LogDNA Snags $50 Million for Data Observability Tech

Originally posted on securityweek.com by Ryan Naraine on December 07, 2021.

LogDNA, a late-stage startup that helps DevOps teams scour logs for signs of problems, has secured a new $50 million investment led by Dave DeWalt’s NightDragon venture capital firm.

In addition to NightDragon, Emergence Capital and Initialized Capital also participated in the latest financing.

The Series D funding round brings the total raised by the San Francisco company to $110 million and provides capital for LogDNA’s continued push into the log management and data observability market categories.

LogDNA, launched in 2015 by founders Chris Nguyen and Lee Liu, sells log management applications that provide insight into development and production environments. The company's technology lets corporate teams ingest, aggregate, and view log data regardless of data residency and infrastructure.

“Organizations need a comprehensive platform that ingests and normalizes massive amounts of data in the cloud and at hyperscale,” said Dave DeWalt, founder and managing director at  NightDragon, the VC firm that led the round.

LogDNA said the new fund will be used to speed up time to market for a new observability data pipeline product that will allow organizations to ingest all of their data to a single platform, normalize it, and seamlessly route it to the appropriate teams to take meaningful action quickly.

LogDNA chief executive Tucker Callaway said the funding lands as the company records “explosive growth” for its work to harness observability data across a broad set of enterprise use cases.

He said enterprise interest in observability is at an all-time high but, despite years of experimentation and investment in the space, companies still struggle with ease of use, interoperability and cost.

“The amount of data, the number of users, and the tools they use to access data are exploding.

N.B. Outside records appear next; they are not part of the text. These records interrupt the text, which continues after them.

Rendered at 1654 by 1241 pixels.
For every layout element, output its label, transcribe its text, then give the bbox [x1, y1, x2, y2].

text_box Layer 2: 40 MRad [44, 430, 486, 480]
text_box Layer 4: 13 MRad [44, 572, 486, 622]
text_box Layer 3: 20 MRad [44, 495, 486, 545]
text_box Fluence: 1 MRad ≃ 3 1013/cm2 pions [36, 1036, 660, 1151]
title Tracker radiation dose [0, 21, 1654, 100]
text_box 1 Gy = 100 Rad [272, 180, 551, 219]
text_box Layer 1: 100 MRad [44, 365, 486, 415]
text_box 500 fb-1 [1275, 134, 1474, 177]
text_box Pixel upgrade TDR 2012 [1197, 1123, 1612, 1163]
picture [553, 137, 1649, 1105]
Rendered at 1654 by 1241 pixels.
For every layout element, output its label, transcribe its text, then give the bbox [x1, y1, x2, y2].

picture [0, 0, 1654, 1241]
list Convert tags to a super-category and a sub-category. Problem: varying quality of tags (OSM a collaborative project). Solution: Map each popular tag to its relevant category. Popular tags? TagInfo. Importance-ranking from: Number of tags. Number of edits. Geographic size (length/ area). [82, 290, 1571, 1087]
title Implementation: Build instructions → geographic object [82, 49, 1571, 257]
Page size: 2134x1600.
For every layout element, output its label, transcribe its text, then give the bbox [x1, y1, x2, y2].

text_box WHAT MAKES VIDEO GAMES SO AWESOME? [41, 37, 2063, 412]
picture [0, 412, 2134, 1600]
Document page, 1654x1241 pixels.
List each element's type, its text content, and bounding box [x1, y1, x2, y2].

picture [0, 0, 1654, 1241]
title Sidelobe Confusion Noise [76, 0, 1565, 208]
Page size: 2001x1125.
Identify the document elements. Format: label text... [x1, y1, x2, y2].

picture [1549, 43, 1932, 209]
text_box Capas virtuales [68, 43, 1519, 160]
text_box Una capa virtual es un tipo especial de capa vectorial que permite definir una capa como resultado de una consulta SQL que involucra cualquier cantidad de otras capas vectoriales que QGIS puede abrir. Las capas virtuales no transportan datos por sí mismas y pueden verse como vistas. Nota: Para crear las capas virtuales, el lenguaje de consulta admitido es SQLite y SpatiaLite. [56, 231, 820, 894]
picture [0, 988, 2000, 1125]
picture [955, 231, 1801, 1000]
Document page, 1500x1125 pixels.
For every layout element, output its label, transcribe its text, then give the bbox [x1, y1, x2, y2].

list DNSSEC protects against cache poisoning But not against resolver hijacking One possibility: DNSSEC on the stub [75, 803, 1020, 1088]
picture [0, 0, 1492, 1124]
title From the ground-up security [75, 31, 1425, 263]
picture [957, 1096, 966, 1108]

It’s the perfect storm, and the prevailing approach in the observability market today is to try and contain the storm in a single pane of glass. Sounds logical, but it’s making data-intensive innovation and operations more complicated, slower, and prone to risk,” Callaway said.

“It’s time to shift the focus from single pane of glass platforms,” The LogDNA CEO said.  “[Users] must be able to ingest and process data to a central point -- the pipeline -- and then route it to the tools where people are actually working, rather than force them to break their workflow to use a different tool,” Callaway added.